Traditional Use: Cajeput oil is powerful oil and helps in digestive and skin problems. It helps to balance the mind by clearing thoughts and motivating the mind and ousting the feeling of lethargy. Cajeput oil was used from olden times as an ingredient for cosmetics and perfumes. It is well known for its antiseptic properties and has been used as a traditional remedy for rheumatism, cholera and also as an insecticide. The oil promotes sweating and cools down the body and helps with infections like cold, bronchitis and laryngitis. It is widely used for curing asthma, sore throat and sinusitis.
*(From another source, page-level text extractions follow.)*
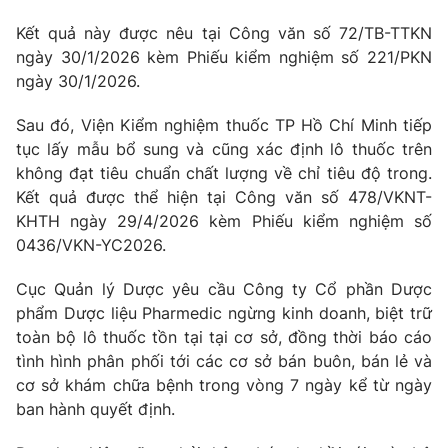
Photo
Infographic
Kết quả này được nêu tại Công văn số 72/TB-TTKN
ngày 30/1/2026 kèm Phiếu kiểm nghiệm số 221/PKN
ngày 30/1/2026.
Video
Shorts video
Sau đó, Viện Kiểm nghiệm thuốc TP Hồ Chí Minh tiếp
VTV Money
VTV Thể thao
tục lấy mẫu bổ sung và cũng xác định lô thuốc trên
không đạt tiêu chuẩn chất lượng về chỉ tiêu độ trong.
Kết quả được thể hiện tại Công văn số 478/VKNT-
VTV Sức khoẻ
Bất động sản
KHTH ngày 29/4/2026 kèm Phiếu kiểm nghiệm số
0436/VKN-YC2026.
Thị trường 24h
Tấm lòng Việt
Cục Quản lý Dược yêu cầu Công ty Cổ phần Dược
phẩm Dược liệu Pharmedic ngừng kinh doanh, biệt trữ
VTV4
Vươn mình bằng AI
toàn bộ lô thuốc tồn tại tại cơ sở, đồng thời báo cáo
tình hình phân phối tới các cơ sở bán buôn, bán lẻ và
VTV9
VTV8
cơ sở khám chữa bệnh trong vòng 7 ngày kể từ ngày
ban hành quyết định.
Liên hệ tòa soạn
English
It calms down the digestive system and relaxes colic, enteritis, vomiting, dysentery, muscle spasm, arthritis and muscular pain. It is used for skin conditions like acne and psoriasis and is used to fend off insect bites from lice and fleas.
Blends Well With: Cajeput oil blends well with almost all oils particularly thyme, lavender, geranium, cloves, angelica and bergamot.
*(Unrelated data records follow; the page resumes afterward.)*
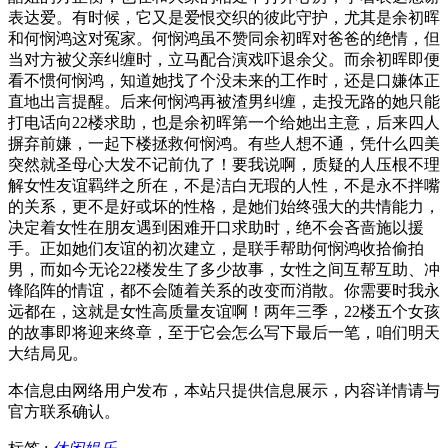
表达爱。有时候，它又是爱恨交织的彼此守护，尤其是余初晖
和何悯鸿这对冤家。何悯鸿虽不赞同余初晖对爸爸的绝情，但
当对方被父亲纠缠时，立马配合演戏吓退余父。而余初晖即便
看不惯何悯鸿，知道她找了个没未来的工作时，还是口嫌体正
直地出言提醒。后来何悯鸿再被渣男纠缠，走投无路的她只能
打电话向22楼求助，也是余初晖第一个给她出主意，后来四人
摒弃前嫌，一起下楼拯救何悯鸿。有些人想不通，凭什么四美
突然就圣母心大发不记前仇了！要我说啊，质疑的人压根不理
解女性友谊羁绊之所在，不是洁白无瑕的人性，不是永不拌嘴
的关系，更不是好或坏的性格，是她们始终强大的共情能力，
决定着女性在朋友遇到困难开口求助时，绝不会吝啬施以援
手。正如她们友谊的初次建立，是联手帮助何悯鸿收拾偷拍
男，而如今无论22楼发生了多少故事，女性之间互帮互助、冲
锋陷阵的情谊，都不会随着关系的改变而消散。你需要时我永
远都在，这就是女性高质量友谊啊！两年三季，22楼五个女孩
的故事即将迎来终章，至于它会怎么写下最后一笔，咱们明天
大结局见。
本信息由网络用户发布，
本站只提供信息展示，内容详情请与
官方联系确认。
Of Interest: Cajeput is also called white wood which is from the Malay word kayu-puti, weeping tree and weeping paperback. Cajeput is an evergreen, vigorous growing tree. The tree can reach 30 meters in height and has a whitish spongy bark with a curved trunk. It is known in ancient India as Kayaputi and was also revered in the East for all its uses. Cajeput is used for the treatment of bacterial or fungal infections in fish. It is most commonly used to encourage fin and tissue regrowth, and is also effective in treating other conditions, like fin rot or velvet. The remedy is used mostly on betta fish.
Safety Data: Cajeput oil is non-toxic and non-sensitizing still it may irritate the skin when used in high concentration. The oil can also irritate the mucus membrane and may cause serious eye irritation. The oil can cause allergic skin reaction and may be fatal if swallowed and enter airways. The oil is toxic to aquatic life with long lasting effects.